# Problems and tasks:
A. Reproduce the forum thread about the FX-6300 word for word, covering everything from "# [SOLVED] AMD" down to "212 EVO (RR-212E-20PK-R2).".
B. Rewrite the rows below as a JSON list of strings with one string per line. Include everything from the first line of the rows down to the line containing "Legal Defense Fund", leave out any blank lines, and give only these lines.

# [SOLVED] AMD FX-6300 Vishera Turbo/OC?



## Project_06 (May 21, 2012)

I recently bought a AMD FX-6300(FD6300WMHKBOX) and i saw that it runs at 4.2ghz with "Turbo". Im not completely sure how to do this, and if possible i'd also like to overclock it. I'd assume that i have to change settings somewhere in my motherboards BIOS but im still unsure where that is and how to do it safely. For a cpu cooler im using a Cooler Master Hyper 212 EVO (RR-212E-20PK-R2).


----------



## Tyree (May 10, 2009)

*Re: AMD FX-6300 Vishera Turbo/OC?*

"Turbo"s a built in OC and "should" be enabled by default. If not, it can be enabled in the Bios. Not much point in OC'ing a 3.5GHz CPU but if you are going to OC, follow the guide in the first sticky at the top of this thread: http://www.techsupportforum.com/for...erclocking-read-here-for-starters-232382.html


----------



## Project_06 (May 21, 2012)

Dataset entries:
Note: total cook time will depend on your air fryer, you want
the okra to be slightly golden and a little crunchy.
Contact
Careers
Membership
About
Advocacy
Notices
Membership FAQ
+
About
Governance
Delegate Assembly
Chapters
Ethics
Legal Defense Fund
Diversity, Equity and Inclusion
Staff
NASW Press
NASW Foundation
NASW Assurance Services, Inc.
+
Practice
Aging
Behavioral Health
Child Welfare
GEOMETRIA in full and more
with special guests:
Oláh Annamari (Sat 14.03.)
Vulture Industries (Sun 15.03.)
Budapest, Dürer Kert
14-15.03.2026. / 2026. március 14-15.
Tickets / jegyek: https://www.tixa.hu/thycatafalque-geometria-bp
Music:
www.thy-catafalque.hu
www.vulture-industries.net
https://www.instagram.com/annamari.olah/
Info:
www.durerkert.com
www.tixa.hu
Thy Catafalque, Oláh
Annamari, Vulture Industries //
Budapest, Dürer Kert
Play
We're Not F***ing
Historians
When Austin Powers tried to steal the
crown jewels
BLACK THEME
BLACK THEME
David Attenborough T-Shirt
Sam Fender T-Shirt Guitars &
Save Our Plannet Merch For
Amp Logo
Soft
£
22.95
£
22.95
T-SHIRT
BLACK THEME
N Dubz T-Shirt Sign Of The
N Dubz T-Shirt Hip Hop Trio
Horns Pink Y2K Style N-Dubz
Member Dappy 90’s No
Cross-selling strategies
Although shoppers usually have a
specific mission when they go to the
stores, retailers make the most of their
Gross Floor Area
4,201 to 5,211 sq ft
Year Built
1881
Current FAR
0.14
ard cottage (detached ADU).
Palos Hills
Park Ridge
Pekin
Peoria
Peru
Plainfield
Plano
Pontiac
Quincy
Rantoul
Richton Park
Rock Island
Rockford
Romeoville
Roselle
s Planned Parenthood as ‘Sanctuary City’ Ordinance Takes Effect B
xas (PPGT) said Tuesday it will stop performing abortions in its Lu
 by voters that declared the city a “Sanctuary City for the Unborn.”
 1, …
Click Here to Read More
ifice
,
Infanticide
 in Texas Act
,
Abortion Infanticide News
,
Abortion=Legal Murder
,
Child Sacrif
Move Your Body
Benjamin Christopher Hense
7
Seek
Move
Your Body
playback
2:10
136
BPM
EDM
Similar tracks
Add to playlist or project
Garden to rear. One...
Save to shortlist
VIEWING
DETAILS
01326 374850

# Responses for each task:
A.
# [SOLVED] AMD FX-6300 Vishera Turbo/OC?



## Project_06 (May 21, 2012)

I recently bought a AMD FX-6300(FD6300WMHKBOX) and i saw that it runs at 4.2ghz with "Turbo". Im not completely sure how to do this, and if possible i'd also like to overclock it. I'd assume that i have to change settings somewhere in my motherboards BIOS but im still unsure where that is and how to do it safely. For a cpu cooler im using a Cooler Master Hyper 212 EVO (RR-212E-20PK-R2).

B.
[
  "Note: total cook time will depend on your air fryer, you want",
  "the okra to be slightly golden and a little crunchy.",
  "Contact",
  "Careers",
  "Membership",
  "About",
  "Advocacy",
  "Notices",
  "Membership FAQ",
  "+",
  "About",
  "Governance",
  "Delegate Assembly",
  "Chapters",
  "Ethics",
  "Legal Defense Fund"
]